Are the People in Sheikh Jarrah Being Mistreated?

  • 1 minute read
  • • by Sharon Koifman
  • • September 22, 2022

Israel courts are proven to be some of the most liberal and fair courts in the world. This was a legitimate legal process that concluded that the 4 Arab families were not paying the rent, and did have ownership of the place. Being evicted is never fun, yet it happens all over the world.  No one turns it into a political crisis unless it is in Israel, of course. To understand the explanation of the case, please read the long answer.

I know you probably expecting a bit of legal jargon about why Sheikh Jarah’s expulsion of four families is legit. But before we sink deeper into this rabbit hole to discuss legality for hours, how about we discuss the fact that the Israeli Supreme courts, which is one of the most liberal courts in the world, has spent years on making this decision.

This is a court that always has at least one Arab judge on the panel and known to shock Palestinian leaders with the ability to put Israeli in jail when crimes are committed on Arabs. There even known to make decisions that drastically handicap Israelis in handing terrorists.

Now we have an issue that went through 60 years of due process. In the Western legal world, people are forced to move quite often. It’s never fun, but only in Israel it turned into a world crisis. A well-documented legal process showed that those housed did not belong to these families.

And the fact that this perfectly led to legal process riots and uprising is another bullshit that the Anti-Israel Marketing Machine wants to distract us with. And as usual, these are the types of topics that pull us away from the fundamentals.
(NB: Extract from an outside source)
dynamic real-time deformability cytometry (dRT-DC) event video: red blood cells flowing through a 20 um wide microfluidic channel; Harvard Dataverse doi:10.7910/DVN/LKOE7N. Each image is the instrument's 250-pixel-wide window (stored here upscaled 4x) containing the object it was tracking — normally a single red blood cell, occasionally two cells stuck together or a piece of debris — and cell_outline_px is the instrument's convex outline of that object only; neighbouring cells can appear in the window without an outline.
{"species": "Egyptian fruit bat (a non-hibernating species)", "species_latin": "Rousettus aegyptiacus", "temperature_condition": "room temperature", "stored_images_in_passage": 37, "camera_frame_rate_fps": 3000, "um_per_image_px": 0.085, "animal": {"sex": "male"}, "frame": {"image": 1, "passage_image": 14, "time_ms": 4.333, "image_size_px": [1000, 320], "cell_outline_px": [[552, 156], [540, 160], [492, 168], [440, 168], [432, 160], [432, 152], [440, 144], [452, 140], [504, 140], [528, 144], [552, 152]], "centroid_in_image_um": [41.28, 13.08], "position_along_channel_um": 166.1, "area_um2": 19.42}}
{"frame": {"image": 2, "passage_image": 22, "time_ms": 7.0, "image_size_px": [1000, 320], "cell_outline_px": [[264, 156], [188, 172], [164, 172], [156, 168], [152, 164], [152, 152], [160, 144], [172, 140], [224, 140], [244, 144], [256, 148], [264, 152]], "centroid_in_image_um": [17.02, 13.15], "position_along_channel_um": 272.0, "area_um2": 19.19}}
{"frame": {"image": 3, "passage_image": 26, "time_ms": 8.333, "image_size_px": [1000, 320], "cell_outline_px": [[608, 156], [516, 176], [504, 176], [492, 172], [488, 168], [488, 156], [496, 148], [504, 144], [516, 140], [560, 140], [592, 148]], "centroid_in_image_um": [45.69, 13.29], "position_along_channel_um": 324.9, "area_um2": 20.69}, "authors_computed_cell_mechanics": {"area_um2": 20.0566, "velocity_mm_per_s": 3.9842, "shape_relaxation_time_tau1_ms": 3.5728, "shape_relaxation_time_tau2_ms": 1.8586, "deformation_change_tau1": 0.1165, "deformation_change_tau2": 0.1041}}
But yes, I know some of you guys love this legal mambo jambo, so without a due here it is:

First of all, a little bit of background. In 1876, Ashkenazi and Sephardic Jews bought some lands in the neighborhood of Sheikh Jarrah, where the tomb of Shimon HaTzadik (the High Priest who were besties with Alexander the Great). They built their homes there and lived peacefully with the Arabs.

They were pushed out of the land by Jordanians during the 1948 Independence War, and Jordanians gave away 28 Jewish homes to the Arab refugees of Palestine.

In 1967, after the Six-Day War, Israel retrieved Jerusalem. Then some settlers realized that they could claim these homes by the Absentee Property Law.

The law is bloody simple: Jewish refugees had the right to claim not-owned property.

Israel let the Arabs live in Sheikh Jarrah all this time, and it didn’t even ask for rent. But the Sheikh Jarrah Arabs never recognized Israel or tried to regularize their homes with the State.

Those lands are Jewish, don’t forget that. And there are still Arab lands in Sheikh Jarrah even if those four families go out.

So let’s get legal:

1) The families placed in Shimon Hatzaddik (“Sheikh Jarrah”) were placed there while Jordan was illegally occupying all of Jerusalem, after ethnically cleansing all Jews from the area, including the owners of the property.

2) After Israel recaptured the land in 1967, the owners came forward with the deed and title to the land, showing their original ownership. To be fair, the Original ownership is without a doubt the most controversial fact that is not so easy to prove.

3) In 1982, the Israeli Supreme Court offered the residents the opportunity to show their ownership of the land through any deed, at all, even one issued by the Jordanian government during its occupation. They failed to do so. The court accepted a compromise that the title owners had good title to the land, but that the residents were “Protected Tenants” and could not be evicted unless they failed to pay rent. The residents accepted this compromise.

4) The residents have never paid a *dime* in rent.

Also, it was not like “500” residents. It’s 4 families. Who have long acknowledged they didn’t own the property and were ready to accept the court ruling until Hamas and the PA decided they needed to gin up another war to distract from their failing governments.

5) The lawyers representing the families admitted in court that they recognized that the Jews had the legal right to the land. Also, the Jordanian-UN documents showing the placement of the families refer to the property as (formerly) “Jewish-owned.”

6) The current owners (and courts) offer these Palestinian families, who were placed there by the Jordanians after the Jews were ethnically cleansed from the West Bank, a long-term lease on the property at a very reduced cost. The families refused.

So here it is, all the legalese that you need. If you are a lawyer for the other team, I’m sure you would disagree with most of this because, as a lawyer for the other team, it is your job to disagree and find holes in these arguments. But at least you can’t sit here and deny that this is not a legitimate case that went through a legitimate due process in a very legitimate liberal court. This is not some reflection of Jews discriminating against Palestinians.